Der Rabe Noahs
Aengstig blickte der Vater Noah aus seinem schwimmenden Kasten hinaus und wartete, bis die Wasser der Sündfluth fielen. Kaum sahen der Berge Spitzen hervor, als er alles Gefieder um sich rief, aus ihnen einen Kundschafter der Welt zu wählen. „Wer, sprach er, unter euch will mir Bote seyn, ob unsre Rettung nah ist?“ Und siehe, da drängte sich vor allen der Rabe hervor mit seinem Geschrei; nicht aus Treue zu Noah, noch aus Dienstbegier für seine eingeschlossenen Brüder: er witterte nur nach seiner scheußlichen Lieblingsspeise.
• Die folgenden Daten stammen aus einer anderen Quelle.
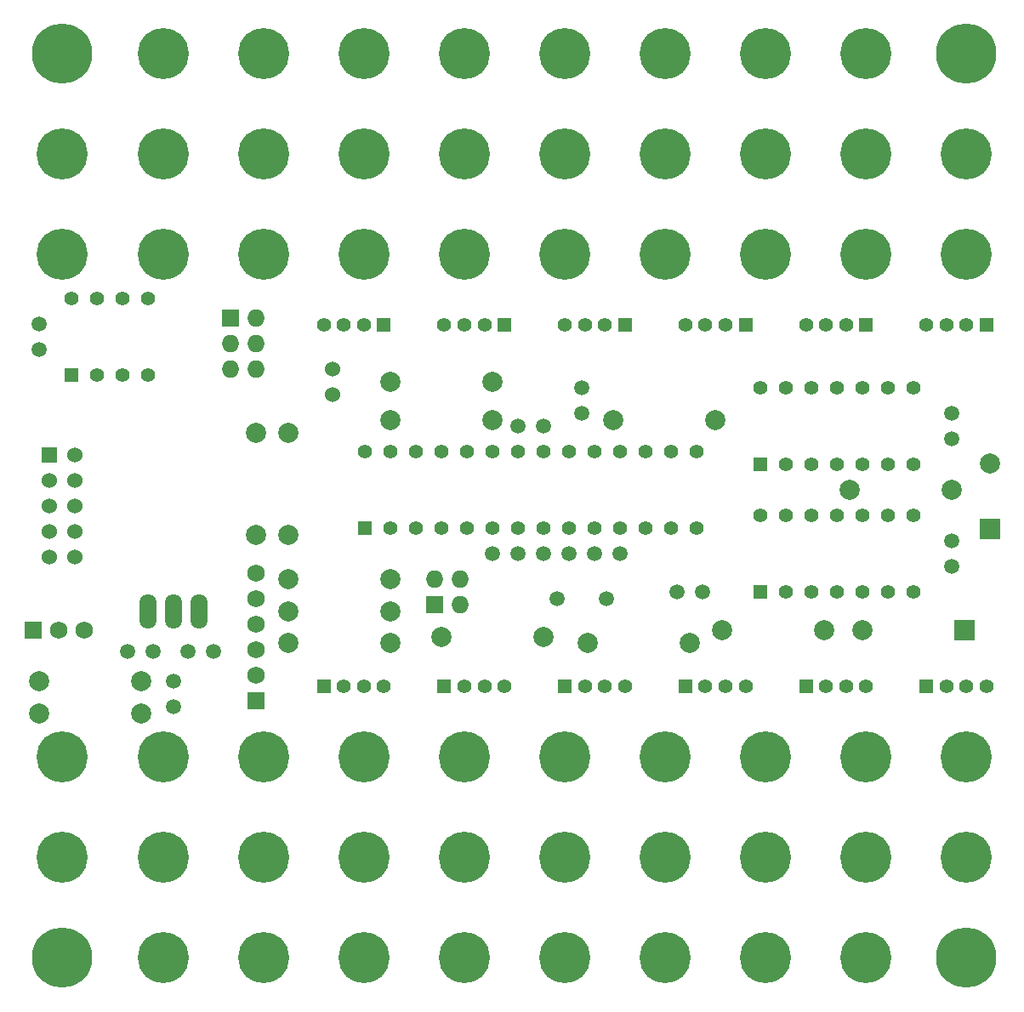
<source format=gbs>
%FSLAX36Y36*%
G04 Gerber Fmt 3.6, Leading zero omitted, Abs format (unit inch)*
G04 Created by KiCad (PCBNEW (2014-jul-16 BZR unknown)-product) date Sun 02 Nov 2014 04:51:11 PM PST*
%MOIN*%
G01*
G04 APERTURE LIST*
%ADD10C,0.003937*%
%ADD11C,0.059100*%
%ADD12C,0.078700*%
%ADD13R,0.078700X0.078700*%
%ADD14C,0.236220*%
%ADD15R,0.068000X0.068000*%
%ADD16C,0.068000*%
%ADD17R,0.060000X0.060000*%
%ADD18C,0.060000*%
%ADD19O,0.068000X0.068000*%
%ADD20O,0.066900X0.137800*%
%ADD21R,0.055000X0.055000*%
%ADD22C,0.055000*%
%ADD23R,0.055118X0.055118*%
%ADD24C,0.055118*%
%ADD25C,0.200000*%
G04 APERTURE END LIST*
D10*
D11*
X2420866Y-4508858D03*
X2520866Y-4508858D03*
X2600000Y-4625000D03*
X2600000Y-4725000D03*
X2757087Y-4508858D03*
X2657087Y-4508858D03*
X4150000Y-4125000D03*
X4050000Y-4125000D03*
X4575000Y-4275000D03*
X4675000Y-4275000D03*
X4250000Y-4125000D03*
X4350000Y-4125000D03*
X4200000Y-3575000D03*
X4200000Y-3475000D03*
X2075000Y-3325000D03*
X2075000Y-3225000D03*
X4050000Y-3625000D03*
X3950000Y-3625000D03*
X3850000Y-4125000D03*
X3950000Y-4125000D03*
X5650000Y-4175000D03*
X5650000Y-4075000D03*
X5650000Y-3675000D03*
X5650000Y-3575000D03*
D12*
X5300000Y-4425000D03*
D13*
X5700000Y-4425000D03*
D14*
X2165354Y-2165354D03*
X5708661Y-2165354D03*
X2165354Y-5708661D03*
X5708661Y-5708661D03*
D15*
X2050000Y-4425000D03*
D16*
X2150000Y-4425000D03*
X2250000Y-4425000D03*
D17*
X2115354Y-3737008D03*
D18*
X2215354Y-3737008D03*
X2115354Y-3837008D03*
X2215354Y-3837008D03*
X2115354Y-3937008D03*
X2215354Y-3937008D03*
X2115354Y-4037008D03*
X2215354Y-4037008D03*
X2115354Y-4137008D03*
X2215354Y-4137008D03*
D15*
X2925000Y-4700000D03*
D16*
X2925000Y-4600000D03*
X2925000Y-4500000D03*
X2925000Y-4400000D03*
X2925000Y-4300000D03*
X2925000Y-4200000D03*
D15*
X2825000Y-3200000D03*
D19*
X2925000Y-3200000D03*
X2825000Y-3300000D03*
X2925000Y-3300000D03*
X2825000Y-3400000D03*
X2925000Y-3400000D03*
D12*
X3050000Y-4050000D03*
X3050000Y-3650000D03*
X2925000Y-3650000D03*
X2925000Y-4050000D03*
X3050000Y-4475000D03*
X3450000Y-4475000D03*
X3050000Y-4350000D03*
X3450000Y-4350000D03*
X4750000Y-4425000D03*
X5150000Y-4425000D03*
X4625000Y-4475000D03*
X4225000Y-4475000D03*
X5650000Y-3875000D03*
X5250000Y-3875000D03*
X4325000Y-3600000D03*
X4725000Y-3600000D03*
D13*
X5800000Y-4028000D03*
D12*
X5800000Y-3772000D03*
D20*
X2600000Y-4350000D03*
X2500000Y-4350000D03*
X2700000Y-4350000D03*
D21*
X4900000Y-4275000D03*
D22*
X5000000Y-4275000D03*
X5100000Y-4275000D03*
X5200000Y-4275000D03*
X5300000Y-4275000D03*
X5400000Y-4275000D03*
X5500000Y-4275000D03*
X5500000Y-3975000D03*
X5400000Y-3975000D03*
X5300000Y-3975000D03*
X5200000Y-3975000D03*
X5100000Y-3975000D03*
X5000000Y-3975000D03*
X4900000Y-3975000D03*
D21*
X2200000Y-3425000D03*
D22*
X2300000Y-3425000D03*
X2400000Y-3425000D03*
X2500000Y-3425000D03*
X2500000Y-3125000D03*
X2400000Y-3125000D03*
X2300000Y-3125000D03*
X2200000Y-3125000D03*
D21*
X4900000Y-3775000D03*
D22*
X5000000Y-3775000D03*
X5100000Y-3775000D03*
X5200000Y-3775000D03*
X5300000Y-3775000D03*
X5400000Y-3775000D03*
X5500000Y-3775000D03*
X5500000Y-3475000D03*
X5400000Y-3475000D03*
X5300000Y-3475000D03*
X5200000Y-3475000D03*
X5100000Y-3475000D03*
X5000000Y-3475000D03*
X4900000Y-3475000D03*
X3450000Y-4025000D03*
X3550000Y-4025000D03*
X3650000Y-4025000D03*
X3750000Y-4025000D03*
X3850000Y-4025000D03*
X3950000Y-4025000D03*
X4050000Y-4025000D03*
X4150000Y-4025000D03*
X4250000Y-4025000D03*
X4350000Y-4025000D03*
X4450000Y-4025000D03*
X4550000Y-4025000D03*
X4650000Y-4025000D03*
D21*
X3350000Y-4025000D03*
D22*
X4650000Y-3725000D03*
X4550000Y-3725000D03*
X4450000Y-3725000D03*
X4350000Y-3725000D03*
X4250000Y-3725000D03*
X4150000Y-3725000D03*
X4050000Y-3725000D03*
X3950000Y-3725000D03*
X3850000Y-3725000D03*
X3750000Y-3725000D03*
X3650000Y-3725000D03*
X3550000Y-3725000D03*
X3450000Y-3725000D03*
X3350000Y-3725000D03*
D11*
X4103900Y-4300000D03*
X4296100Y-4300000D03*
D23*
X3188976Y-4645669D03*
D24*
X3267717Y-4645669D03*
X3346457Y-4645669D03*
X3425197Y-4645669D03*
D23*
X3661417Y-4645669D03*
D24*
X3740157Y-4645669D03*
X3818898Y-4645669D03*
X3897638Y-4645669D03*
D23*
X4133858Y-4645669D03*
D24*
X4212598Y-4645669D03*
X4291339Y-4645669D03*
X4370079Y-4645669D03*
D23*
X4606299Y-4645669D03*
D24*
X4685039Y-4645669D03*
X4763780Y-4645669D03*
X4842520Y-4645669D03*
D23*
X5078740Y-4645669D03*
D24*
X5157480Y-4645669D03*
X5236220Y-4645669D03*
X5314961Y-4645669D03*
D23*
X5551181Y-4645669D03*
D24*
X5629921Y-4645669D03*
X5708661Y-4645669D03*
X5787402Y-4645669D03*
D23*
X3897638Y-3228346D03*
D24*
X3818898Y-3228346D03*
X3740157Y-3228346D03*
X3661417Y-3228346D03*
D23*
X3425197Y-3228346D03*
D24*
X3346457Y-3228346D03*
X3267717Y-3228346D03*
X3188976Y-3228346D03*
D23*
X4370079Y-3228346D03*
D24*
X4291339Y-3228346D03*
X4212598Y-3228346D03*
X4133858Y-3228346D03*
D23*
X4842520Y-3228346D03*
D24*
X4763780Y-3228346D03*
X4685039Y-3228346D03*
X4606299Y-3228346D03*
D23*
X5314961Y-3228346D03*
D24*
X5236220Y-3228346D03*
X5157480Y-3228346D03*
X5078740Y-3228346D03*
D23*
X5787402Y-3228346D03*
D24*
X5708661Y-3228346D03*
X5629921Y-3228346D03*
X5551181Y-3228346D03*
D12*
X3450000Y-3450000D03*
X3850000Y-3450000D03*
X3450000Y-3600000D03*
X3850000Y-3600000D03*
D25*
X2559055Y-2165354D03*
X2952756Y-2165354D03*
X3346457Y-2165354D03*
X3740157Y-2165354D03*
X4133858Y-2165354D03*
X4527559Y-2165354D03*
X4921260Y-2165354D03*
X5314961Y-2165354D03*
X2165354Y-2559055D03*
X2559055Y-2559055D03*
X2952756Y-2559055D03*
X3346457Y-2559055D03*
X3740157Y-2559055D03*
X4133858Y-2559055D03*
X4527559Y-2559055D03*
X4921260Y-2559055D03*
X5314961Y-2559055D03*
X5708661Y-2559055D03*
X2165354Y-2952756D03*
X2559055Y-2952756D03*
X2952756Y-2952756D03*
X3346457Y-2952756D03*
X3740157Y-2952756D03*
X4133858Y-2952756D03*
X4527559Y-2952756D03*
X4921260Y-2952756D03*
X5314961Y-2952756D03*
X5708661Y-2952756D03*
X2165354Y-4921260D03*
X2559055Y-4921260D03*
X2952756Y-4921260D03*
X3346457Y-4921260D03*
X3740157Y-4921260D03*
X4133858Y-4921260D03*
X4527559Y-4921260D03*
X4921260Y-4921260D03*
X5314961Y-4921260D03*
X5708661Y-4921260D03*
X2165354Y-5314961D03*
X2559055Y-5314961D03*
X2952756Y-5314961D03*
X3346457Y-5314961D03*
X3740157Y-5314961D03*
X4133858Y-5314961D03*
X4527559Y-5314961D03*
X4921260Y-5314961D03*
X5314961Y-5314961D03*
X5708661Y-5314961D03*
X2559055Y-5708661D03*
X2952756Y-5708661D03*
X3346457Y-5708661D03*
X3740157Y-5708661D03*
X4133858Y-5708661D03*
X4527559Y-5708661D03*
X4921260Y-5708661D03*
X5314961Y-5708661D03*
D12*
X2075000Y-4750000D03*
X2475000Y-4750000D03*
X2475000Y-4625000D03*
X2075000Y-4625000D03*
D18*
X3225000Y-3500000D03*
X3225000Y-3400000D03*
D15*
X3625000Y-4325000D03*
D19*
X3625000Y-4225000D03*
X3725000Y-4325000D03*
X3725000Y-4225000D03*
D12*
X3450000Y-4225000D03*
X3050000Y-4225000D03*
X3650000Y-4450000D03*
X4050000Y-4450000D03*
M02*

</source>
Kaum war das Fenster geöfnet: so flog er hin und kehrte nicht wieder, der Undankbare vergaß seines Retters und seines Geschäfts; er hing am verwesenden Aase –
Aber die Rache blieb nicht aus. Noch war die Luft von giftigen Dämpfen voll und schwere [236] Dünste hingen über den Leichen; die benebelten ihm sein Gesicht und schwärzten noch dunkler seine dunkeln Federn. Zur Strafe seiner Vergessenheit ward ihm, wie sein Auge, so auch sein Gedächtniß düster; selbst seine neugebohrnen Jungen erkennet er nicht und genießt an ihnen keine Vaterfreude. Erschrocken über ihre Häßlichkeit flieht er hinweg und verlässet sie. Der Undankbare zeugt ein undankbar Geschlecht und muß des schönsten Lohnes entbehren, des Danks seiner Kinder.